## DATA:
────────

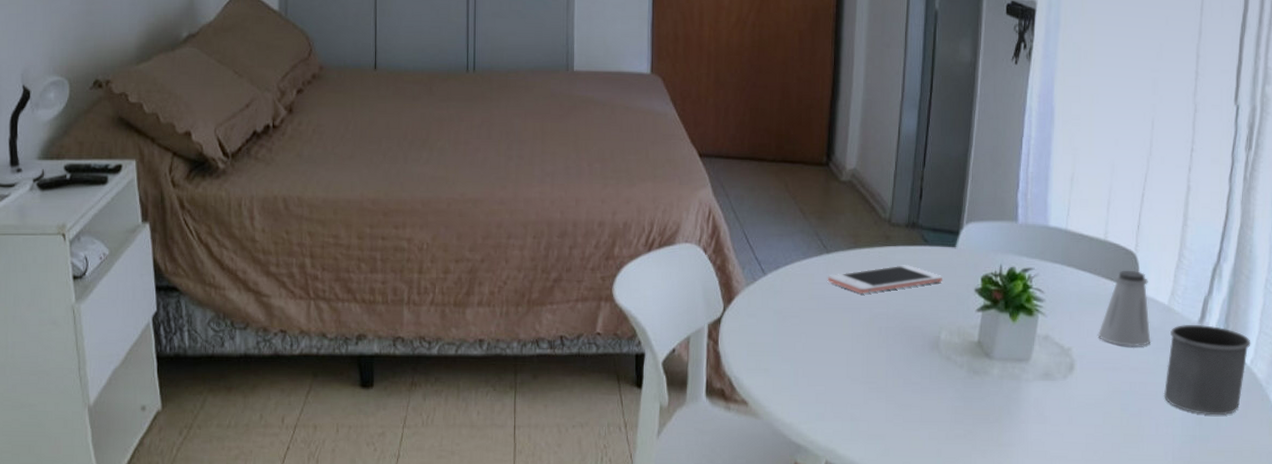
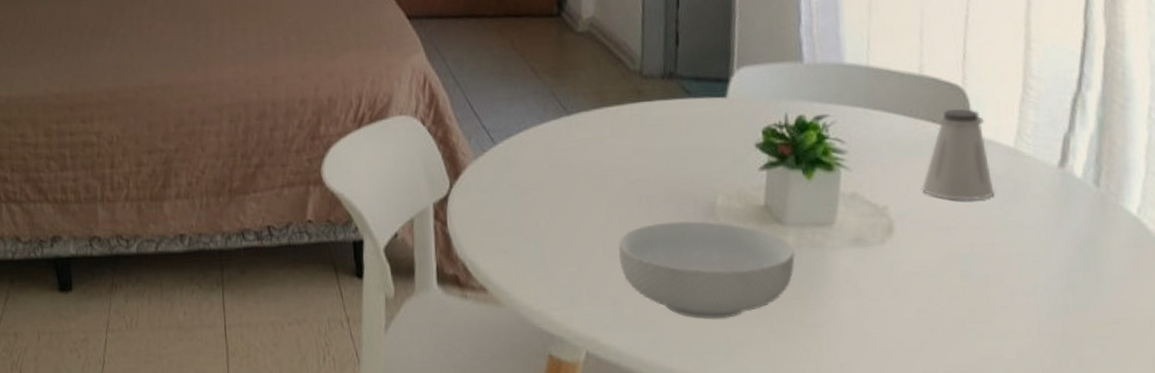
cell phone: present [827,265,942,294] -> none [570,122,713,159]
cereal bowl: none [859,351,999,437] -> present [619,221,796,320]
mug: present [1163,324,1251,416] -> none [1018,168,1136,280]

────────

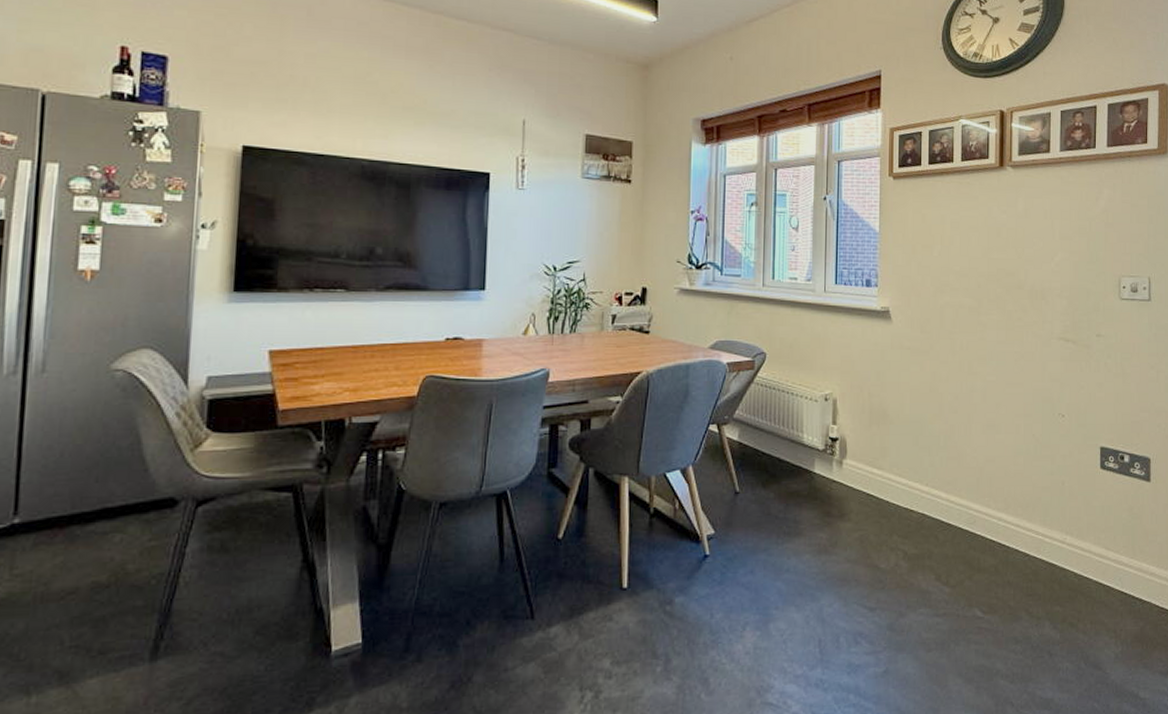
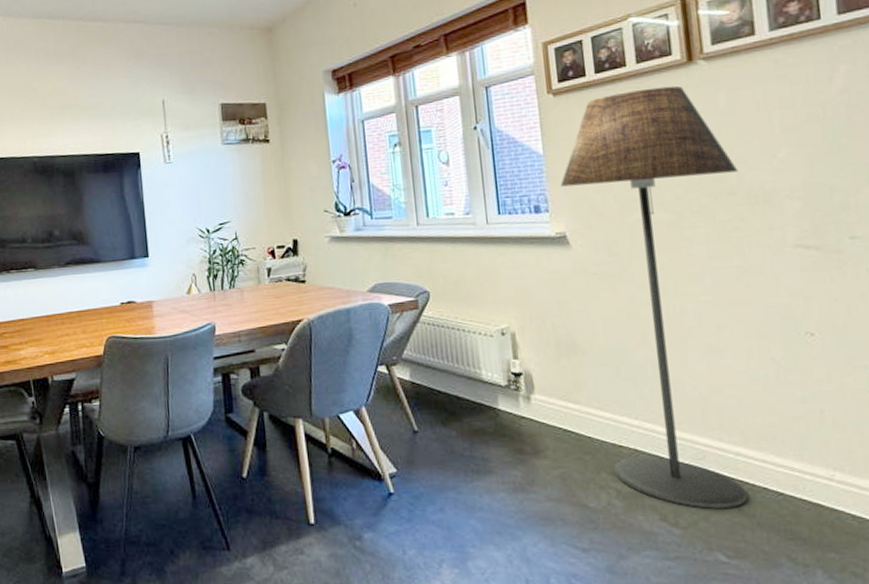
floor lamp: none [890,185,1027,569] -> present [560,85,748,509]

────────

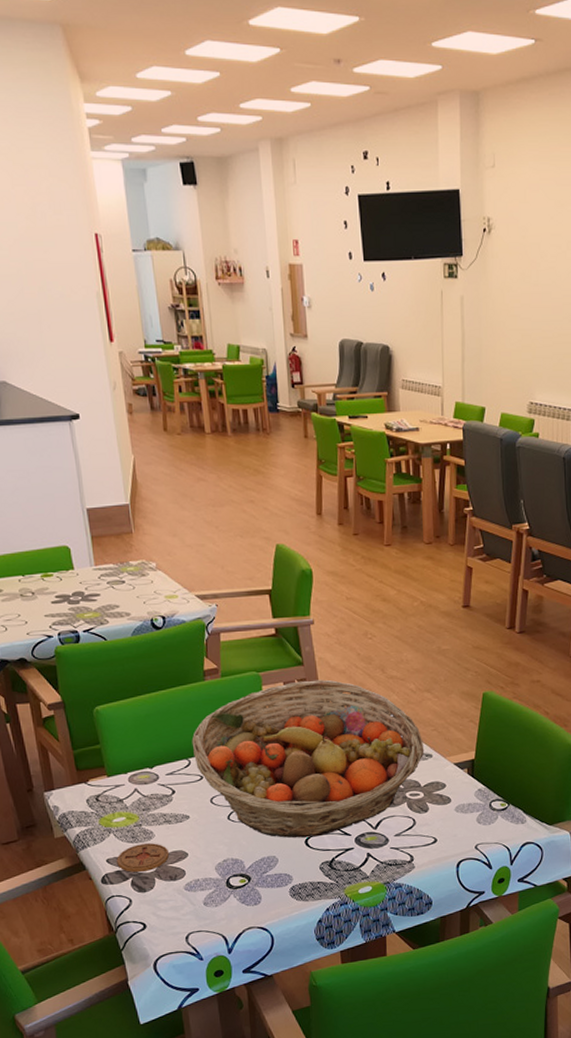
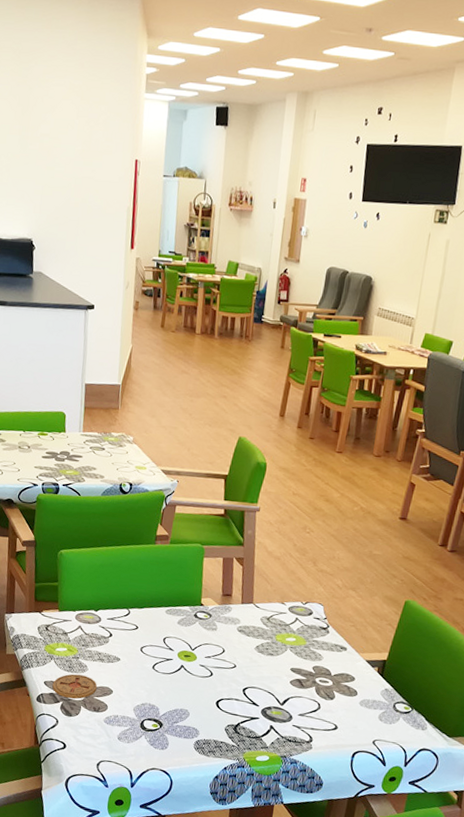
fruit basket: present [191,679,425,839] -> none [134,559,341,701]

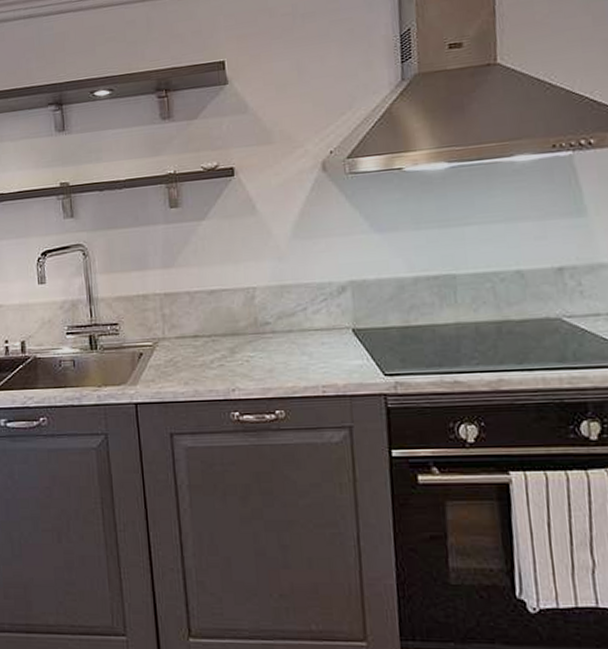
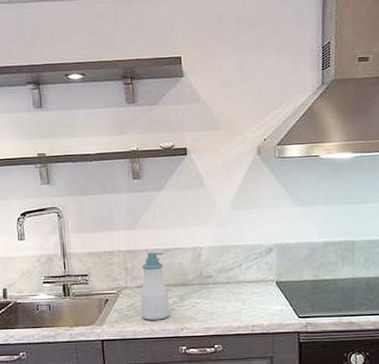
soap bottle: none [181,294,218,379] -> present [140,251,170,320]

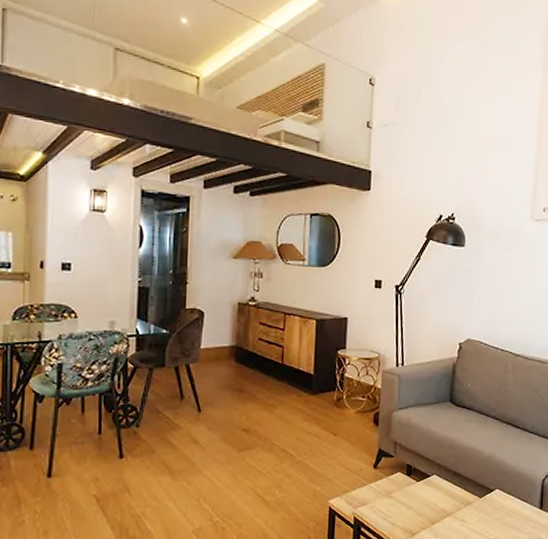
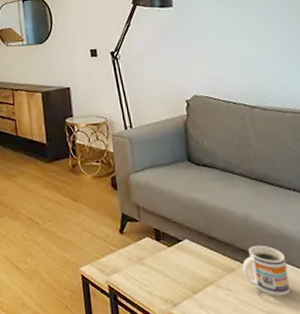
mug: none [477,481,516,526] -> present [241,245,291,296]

────────

In the entries above, find the line holding "cell phone: present" and the line holding "mug: present [1163,324,1251,416]", then retype exactly those two lines and every line between them, and nothing else.

## ANSWER:
cell phone: present [827,265,942,294] -> none [570,122,713,159]
cereal bowl: none [859,351,999,437] -> present [619,221,796,320]
mug: present [1163,324,1251,416] -> none [1018,168,1136,280]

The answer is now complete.